## What the task asks
Reproduce every line of the rows below verbatim.

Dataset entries
────
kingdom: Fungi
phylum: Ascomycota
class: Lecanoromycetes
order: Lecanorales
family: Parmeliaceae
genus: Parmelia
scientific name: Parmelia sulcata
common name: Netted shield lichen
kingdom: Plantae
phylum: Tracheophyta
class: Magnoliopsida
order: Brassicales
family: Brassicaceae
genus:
────
## The output
kingdom: Fungi
phylum: Ascomycota
class: Lecanoromycetes
order: Lecanorales
family: Parmeliaceae
genus: Parmelia
scientific name: Parmelia sulcata
common name: Netted shield lichen
kingdom: Plantae
phylum: Tracheophyta
class: Magnoliopsida
order: Brassicales
family: Brassicaceae
genus:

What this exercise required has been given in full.